In [None]:
import numpy as np
import pandas as pd
import seaborn as sns
import matplotlib.pyplot as plt
import os

In [None]:
import riiideducation

env = riiideducation.make_env()

# Data Import

In [None]:
train_df = pd.read_pickle("../input/riiid-train-data-multiple-formats/riiid_train.pkl.gzip")
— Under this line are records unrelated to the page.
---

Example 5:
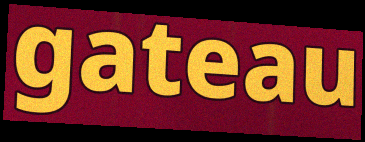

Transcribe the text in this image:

gateau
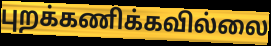
புறக்கணிக்கவில்லை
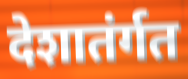
देशातंर्गत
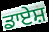
ਡਾਏਸ਼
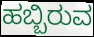
ಹಬ್ಬಿರುವ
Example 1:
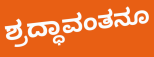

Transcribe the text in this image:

ಶ್ರದ್ಧಾವಂತನೂ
print("Train size:", train_df.shape)

In [None]:
print(train_df.dtypes)
train_df['prior_question_had_explanation'] = train_df['prior_question_had_explanation'].astype('bool')

In [None]:
questions = pd.read_csv('/kaggle/input/riiid-test-answer-prediction/questions.csv')
lectures = pd.read_csv('/kaggle/input/riiid-test-answer-prediction/lectures.csv')
example_test = pd.read_csv('/kaggle/input/riiid-test-answer-prediction/example_test.csv')
example_sample_submission = pd.read_csv('/kaggle/input/riiid-test-answer-prediction/example_sample_submission.csv')

# Data exploration

## Train dataset

### First look

In [None]:
train_df.isna().sum()

In [None]:
print("Number of rows : {}".format(train_df.shape[0]))
print("Number of individual user : {}".format(train_df.user_id.nunique()))
print("Number of individual question : {}".format(train_df.content_id.nunique()))
print("Number of individual tasks: {}".format(train_df.task_container_id.nunique()))

In [None]:
groupby_user_id = train_df.groupby("user_id").count()
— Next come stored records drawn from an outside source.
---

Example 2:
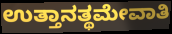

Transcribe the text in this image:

ಉತ್ತಾನತ್ಥಮೇವಾತಿ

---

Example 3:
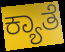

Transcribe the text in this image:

ಕ್ಯಾತೆ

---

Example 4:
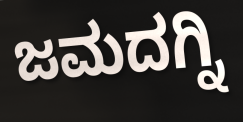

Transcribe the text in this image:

ಜಮದಗ್ನಿ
plt.figure(figsize=(15,5))

plt.subplot(1,2,1)
sns.distplot(groupby_user_id.row_id, kde=False)
plt.title("Distribution of number of questions per users")

plt.subplot(1,2,2)
threshold = 200
sns.distplot(groupby_user_id[groupby_user_id.row_id<threshold].row_id, kde=False, bins=100)
plt.title("Distribution of number of questions per users (<{})".format(threshold))

print("Average number of questions per user : {}".format(groupby_user_id.row_id.mean()))
print("Median number of questions per user : {}".format(groupby_user_id.row_id.median()))
print("75% quantile : {}".format(groupby_user_id.row_id.quantile(0.75)))

In [None]:
plt.figure(figsize=(15,5))

plt.subplot(1,2,1)


ts = train_df['timestamp']/(31536000000/12)
sns.distplot(ts, kde=False, bins=100, color="b")
plt.title("Timestamp histogram")
plt.xlabel("Month between first user interaction & current interaction")

plt.subplot(1,2,2)

ts = train_df.groupby('user_id').max()["timestamp"]/(31536000000/12)
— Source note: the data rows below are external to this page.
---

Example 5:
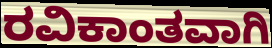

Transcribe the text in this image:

ರವಿಕಾಂತವಾಗಿ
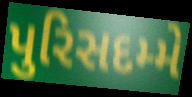
પુરિસદમ્મે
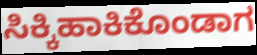
ಸಿಕ್ಕಿಹಾಕಿಕೊಂಡಾಗ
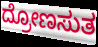
ದ್ರೋಣಸುತ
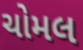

sns.distplot(ts, kde=False, bins=100, color="b")
plt.title("Histogram of last registered interactions")
plt.xlabel("Month between first & last interaction for each user")

It seems that most of the users don't stay active for a long time.

In [None]:
plt.figure(figsize=(15,7))
sns.countplot(train_df.user_answer)
plt.title("User answers count")

We would expect to have a uniform repartition between 0,1,2 and 3, but it seems that the answer #2 is significantly less choosen.

In [None]:
plt.figure(figsize=(15,7))
sns.countplot(train_df.answered_correctly, orient="v")
plt.title("Question answered correctly")

Approximately one third of the answers are incorrect.

In [None]:
plt.figure(figsize=(15,7))

train_df_f = train_df[train_df["user_answer"]!=-1]
sns.countplot(x="user_answer", hue="answered_correctly", data=train_df_f)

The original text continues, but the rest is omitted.